China’s top three makers of premium electric vehicles (EVs) continued to grow on a fast track in June as discounts and incentives propelled deliveries even as they made profitability more difficult to achieve.

Beijing-headquartered Li Auto, the nearest rival to Tesla in mainland China, led the pack with a 36.4 per cent month-on-month jump in deliveries to 47,774 units, just shy of the carmaker’s all-time high of 50,353 in December.

Guangzhou-based Xpeng saw its deliveries increase for the fifth straight month, with sales advancing 5.1 per cent month on month to 10,688 vehicles.

Shanghai-based Nio rewrote its record for the second straight month, with deliveries rising 3.2 per cent over May’s, hitting 21,209.

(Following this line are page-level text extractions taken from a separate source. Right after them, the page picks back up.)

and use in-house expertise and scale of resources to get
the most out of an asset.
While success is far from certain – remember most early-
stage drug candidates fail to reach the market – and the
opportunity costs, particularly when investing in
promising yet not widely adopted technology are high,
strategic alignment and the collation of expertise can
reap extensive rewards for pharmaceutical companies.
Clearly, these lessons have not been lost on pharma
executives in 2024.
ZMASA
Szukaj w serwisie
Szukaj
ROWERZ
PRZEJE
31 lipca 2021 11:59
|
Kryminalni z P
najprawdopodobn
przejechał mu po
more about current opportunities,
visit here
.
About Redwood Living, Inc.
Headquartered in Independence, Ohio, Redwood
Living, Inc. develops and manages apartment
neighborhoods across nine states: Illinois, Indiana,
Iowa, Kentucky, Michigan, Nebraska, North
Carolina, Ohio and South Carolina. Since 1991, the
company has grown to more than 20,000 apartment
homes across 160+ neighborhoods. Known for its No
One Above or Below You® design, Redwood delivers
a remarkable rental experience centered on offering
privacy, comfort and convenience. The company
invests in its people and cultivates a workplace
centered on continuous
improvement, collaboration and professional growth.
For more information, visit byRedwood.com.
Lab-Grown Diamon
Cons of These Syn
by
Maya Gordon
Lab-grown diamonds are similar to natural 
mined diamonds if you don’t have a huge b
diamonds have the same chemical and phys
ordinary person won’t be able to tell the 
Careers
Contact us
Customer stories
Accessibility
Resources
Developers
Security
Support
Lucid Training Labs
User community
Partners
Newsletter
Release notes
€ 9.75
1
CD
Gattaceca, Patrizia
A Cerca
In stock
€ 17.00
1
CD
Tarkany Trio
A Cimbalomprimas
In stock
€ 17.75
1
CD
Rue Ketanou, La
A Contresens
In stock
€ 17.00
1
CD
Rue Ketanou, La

“The strong sales numbers add to evidence that the EV market in China is still growing despite worries about slowing momentum,” said Eric Han, a senior manager at Suolei, an advisory firm in Shanghai. “However, leading players are now facing the hard task of improving profitability now that they have to offer discounts and other incentives to bolster sales.”

The industry is still mired in a discount war amid overcapacity worries.

The three top premium EV builders grappled with a drop in deliveries in early 2024 when new rivals such as smartphone vendor Xiaomi launched their new models to attract wealthy drivers.

They were forced to either slash prices or offer incentives, such as exempting users from paying battery rental fees, to maintain their market share.

Nio’s incentives to encourage use of its battery swap technology, which started in May, continued to help the company lure new buyers.

The proprietary technology allows car owners to quickly exchange a spent battery pack for a fully charged one. Under the promotion, buyers of Nio vehicles that rent a swappable battery from the carmaker are exempt from paying 12 months of rental fees, which amounts to 8,736 yuan (US$1,202).

Xiaomi said monthly deliveries of its SU7 intelligent EV surpassed the 10,000 mark in June. The Beijing-based company began delivering the car, expected to take on Tesla’s Model 3, in late March.

The company said it targeted deliveries of at least 100,000 SU7s in 2024.

Zeekr, a premium EV unit of Geely, also reported record monthly sales in June after it shipped 20,106 units, up 8 per cent from May.

A photo taken on April 18, 2023, shows a Li Auto L7 on display during the 20th Shanghai International Automobile Industry Exhibition in Shanghai. Photo: Xinhua

BYD, which is the world’s largest EV maker and builds mainly budget models priced from 100,000 yuan to 200,000 yuan, said its deliveries in June grew 3 per cent from a month earlier to 341,658 units, barely beating the company’s previous record of 341,043 in December 2023.

Shenzhen-based BYD, backed by Warren Buffett’s Berkshire Hathaway, slashed the prices of nearly all of its cars by 5 to 20 per cent in mid-February. Since then, the prices of 50 models across a range of brands have dropped by 10 per cent on average, according to Goldman Sachs.

At present, only a few EV makers, like BYD and Li Auto, have turned profitable.

And with tariffs freezing them out of Europe and the United States, Chinese EV makers are poised to penetrate further into Southeast Asia, where the market value for cleaner cars is approaching US$100 billion. BYD, Xpeng and Geely are pumping billions of dollars into Indonesia, Thailand and Malaysia, aiming to seize a greater share of their fast-growing markets for sustainable vehicles.